Every entry must be set down exactly in the answer; no pictures should appear.

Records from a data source

---+---

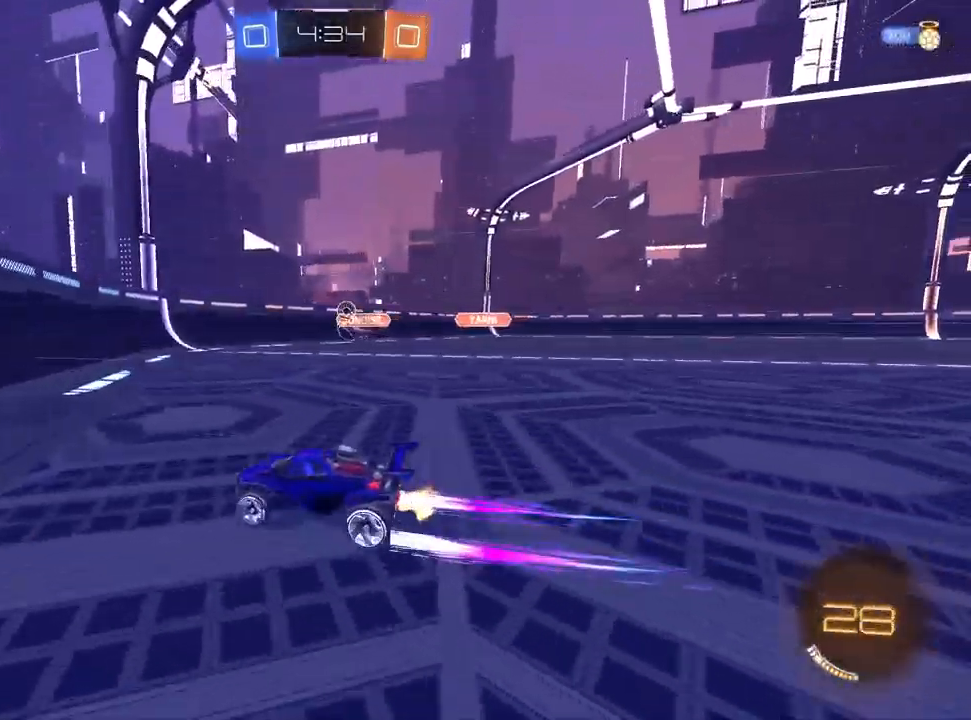
{"buttons": ["R2"], "left_stick": "center", "right_stick": "center", "events": [[150, "left_stick", "left"], [350, "left_stick", "center"]]}
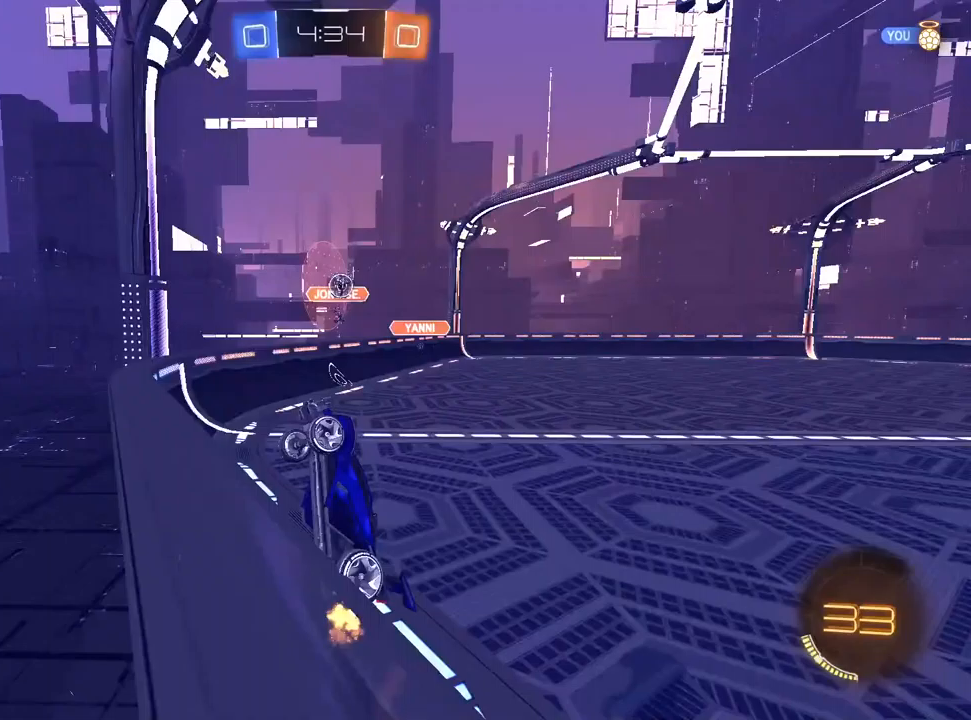
{"buttons": ["R2"], "left_stick": "right", "right_stick": "center", "events": [[33, "L1", "down"], [67, "left_stick", "left"], [183, "left_stick", "center"], [250, "L1", "up"], [250, "left_stick", "up-right"], [417, "left_stick", "right"]]}
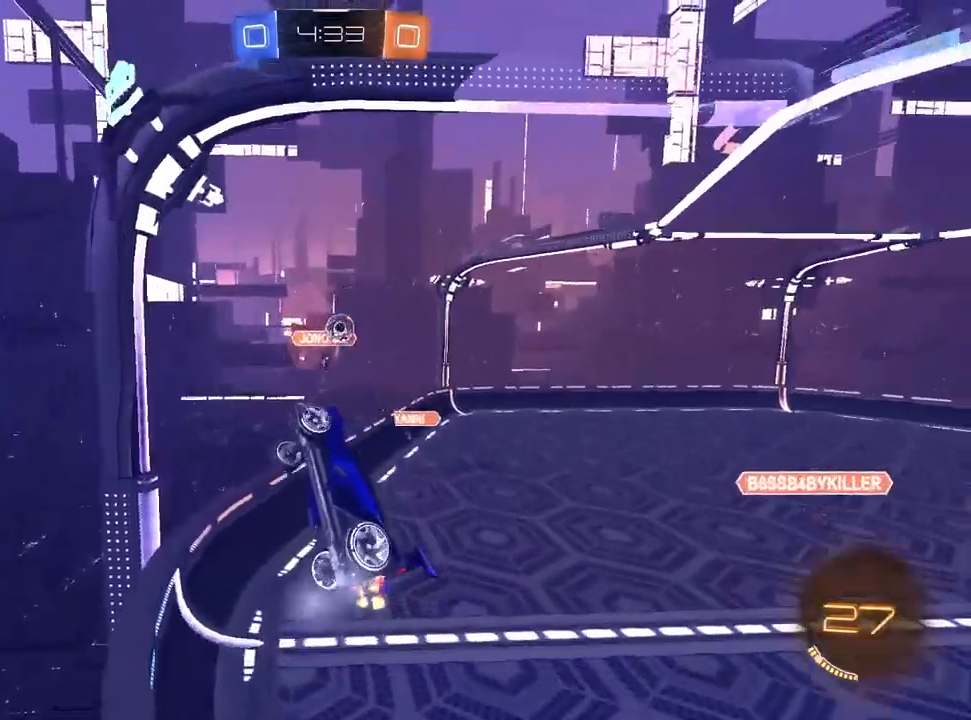
{"buttons": ["R2"], "left_stick": "down-left", "right_stick": "center", "events": [[33, "L2", "down"], [33, "R2", "up"], [100, "left_stick", "down-left"], [167, "R2", "down"], [200, "L2", "up"]]}
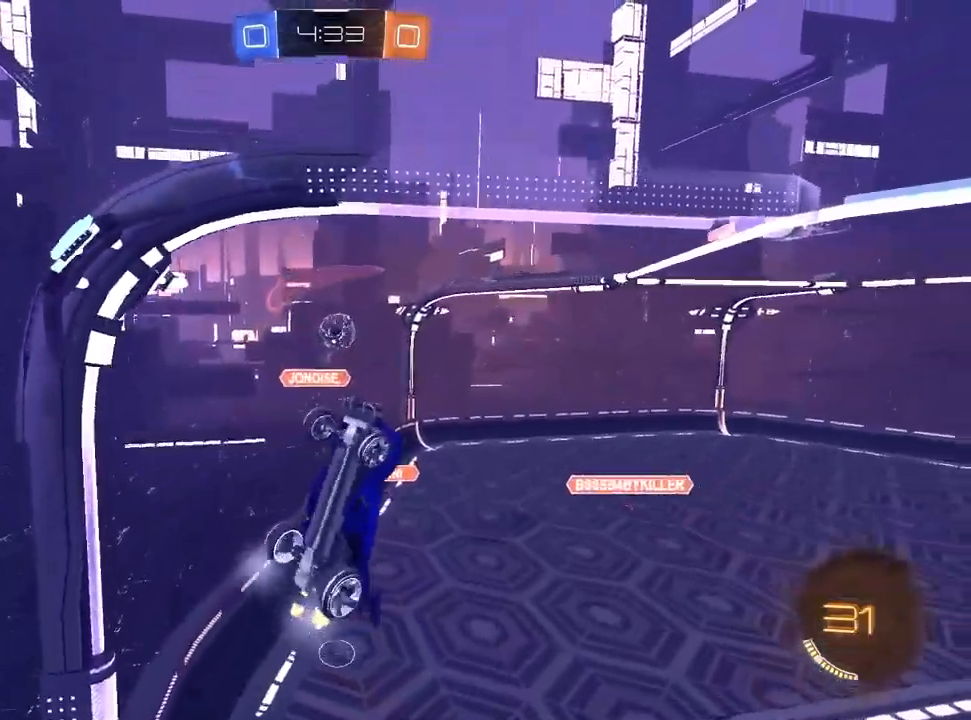
{"buttons": ["R2"], "left_stick": "right", "right_stick": "center", "events": [[67, "left_stick", "center"], [300, "left_stick", "right"]]}
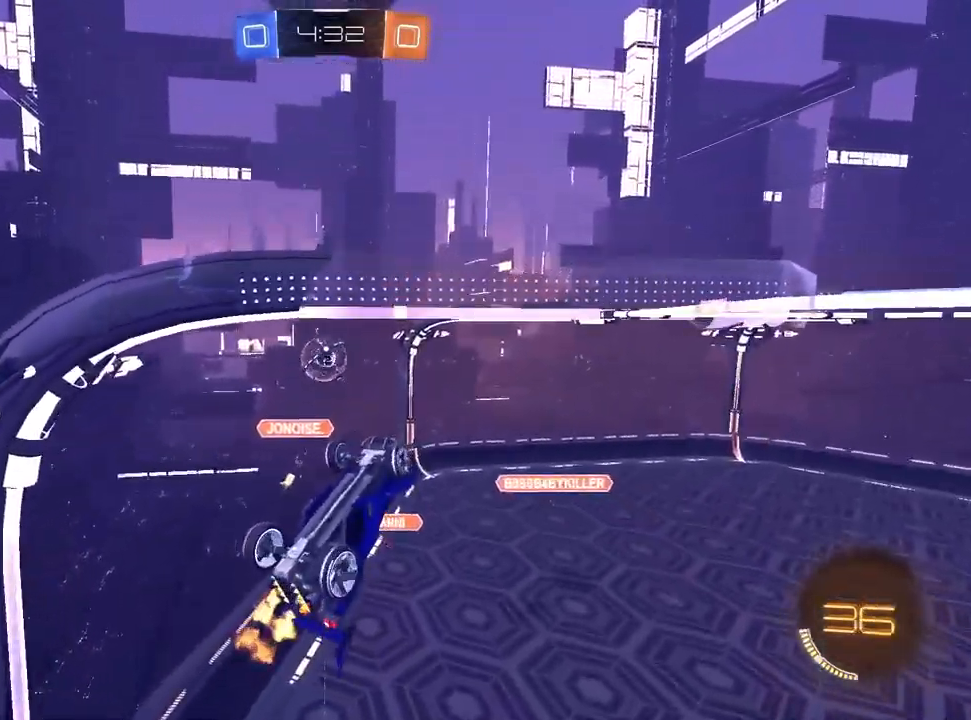
{"buttons": ["CROSS", "L1", "R2"], "left_stick": "up-left", "right_stick": "center", "events": [[100, "left_stick", "center"], [133, "CROSS", "down"], [183, "left_stick", "down-left"], [300, "L1", "down"], [300, "left_stick", "center"], [433, "left_stick", "up-left"]]}
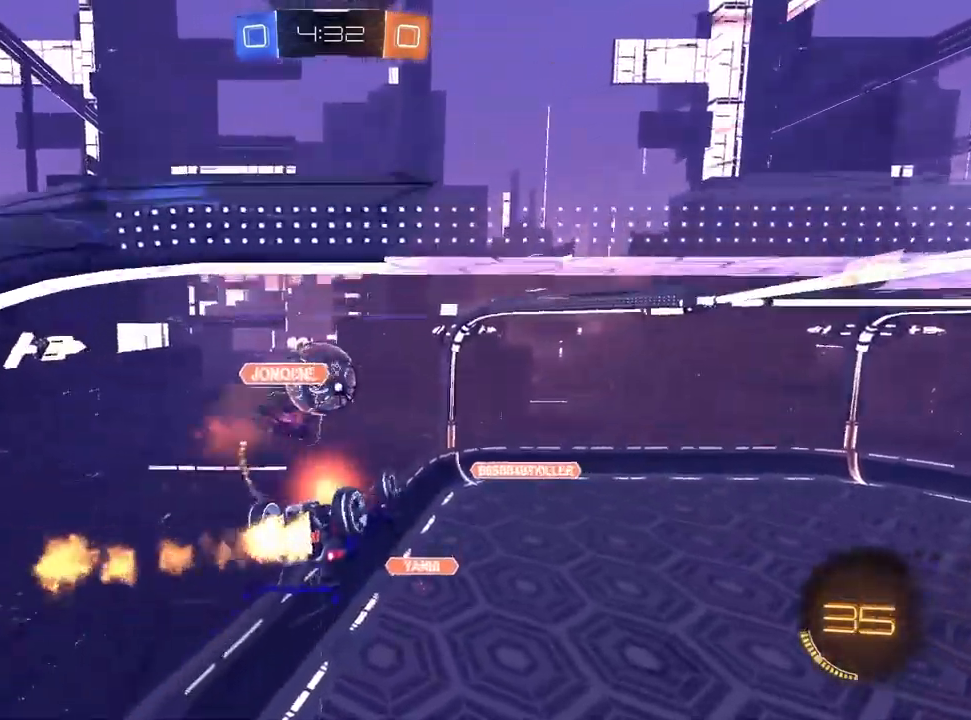
{"buttons": ["CROSS", "R2"], "left_stick": "down-left", "right_stick": "center", "events": [[50, "left_stick", "center"], [67, "CROSS", "up"], [67, "L1", "up"], [100, "left_stick", "down"], [217, "TRIANGLE", "down"], [300, "CROSS", "down"], [383, "CROSS", "up"], [383, "left_stick", "down-left"], [433, "TRIANGLE", "up"], [500, "CROSS", "down"]]}
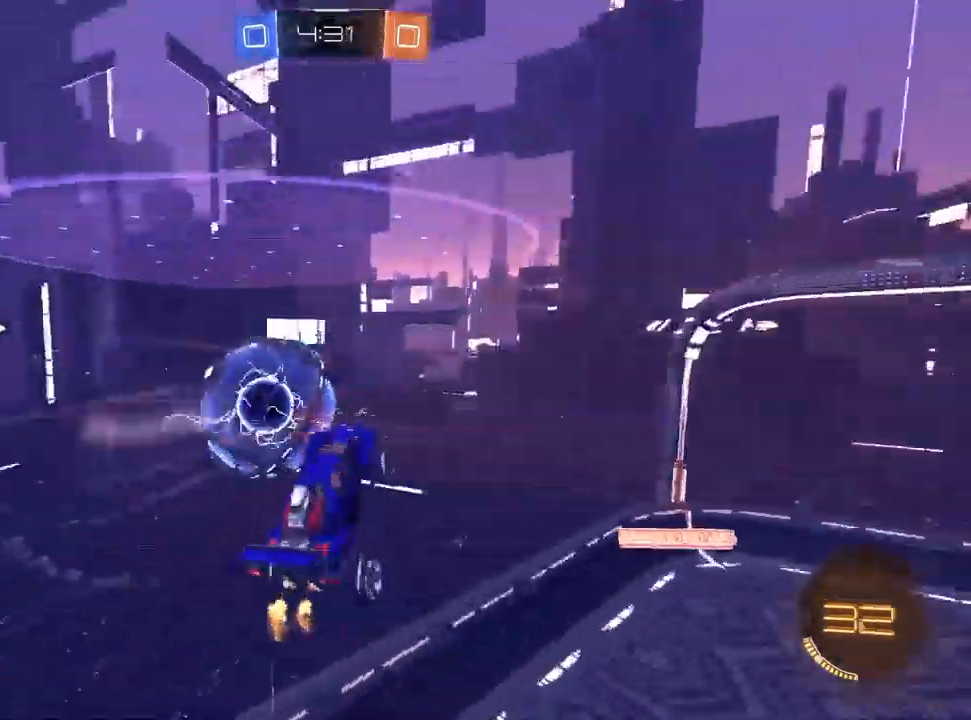
{"buttons": ["R2"], "left_stick": "up-left", "right_stick": "center", "events": [[233, "R1", "down"], [300, "R2", "up"], [417, "R1", "up"], [417, "left_stick", "up-left"], [450, "R2", "down"], [500, "CROSS", "up"]]}
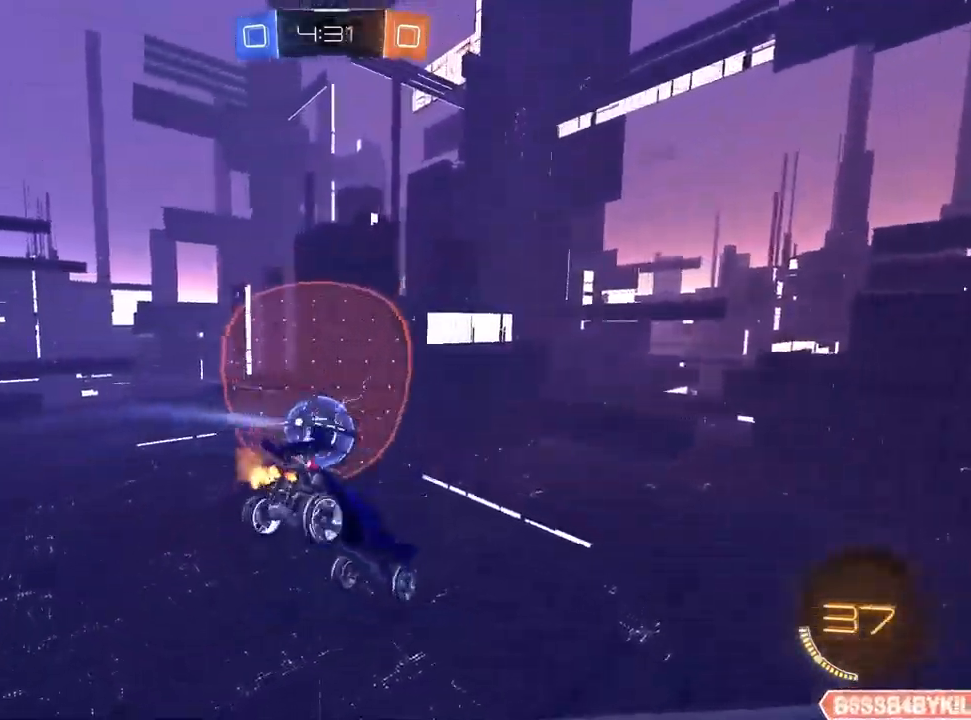
{"buttons": ["L1", "R1"], "left_stick": "down-right", "right_stick": "center"}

---+---

# [Output]
{"buttons": ["R2"], "left_stick": "center", "right_stick": "center", "events": [[150, "left_stick", "left"], [350, "left_stick", "center"]]}
{"buttons": ["R2"], "left_stick": "right", "right_stick": "center", "events": [[33, "L1", "down"], [67, "left_stick", "left"], [183, "left_stick", "center"], [250, "L1", "up"], [250, "left_stick", "up-right"], [417, "left_stick", "right"]]}
{"buttons": ["R2"], "left_stick": "down-left", "right_stick": "center", "events": [[33, "L2", "down"], [33, "R2", "up"], [100, "left_stick", "down-left"], [167, "R2", "down"], [200, "L2", "up"]]}
{"buttons": ["R2"], "left_stick": "right", "right_stick": "center", "events": [[67, "left_stick", "center"], [300, "left_stick", "right"]]}
{"buttons": ["CROSS", "L1", "R2"], "left_stick": "up-left", "right_stick": "center", "events": [[100, "left_stick", "center"], [133, "CROSS", "down"], [183, "left_stick", "down-left"], [300, "L1", "down"], [300, "left_stick", "center"], [433, "left_stick", "up-left"]]}
{"buttons": ["CROSS", "R2"], "left_stick": "down-left", "right_stick": "center", "events": [[50, "left_stick", "center"], [67, "CROSS", "up"], [67, "L1", "up"], [100, "left_stick", "down"], [217, "TRIANGLE", "down"], [300, "CROSS", "down"], [383, "CROSS", "up"], [383, "left_stick", "down-left"], [433, "TRIANGLE", "up"], [500, "CROSS", "down"]]}
{"buttons": ["R2"], "left_stick": "up-left", "right_stick": "center", "events": [[233, "R1", "down"], [300, "R2", "up"], [417, "R1", "up"], [417, "left_stick", "up-left"], [450, "R2", "down"], [500, "CROSS", "up"]]}
{"buttons": ["L1", "R1"], "left_stick": "down-right", "right_stick": "center"}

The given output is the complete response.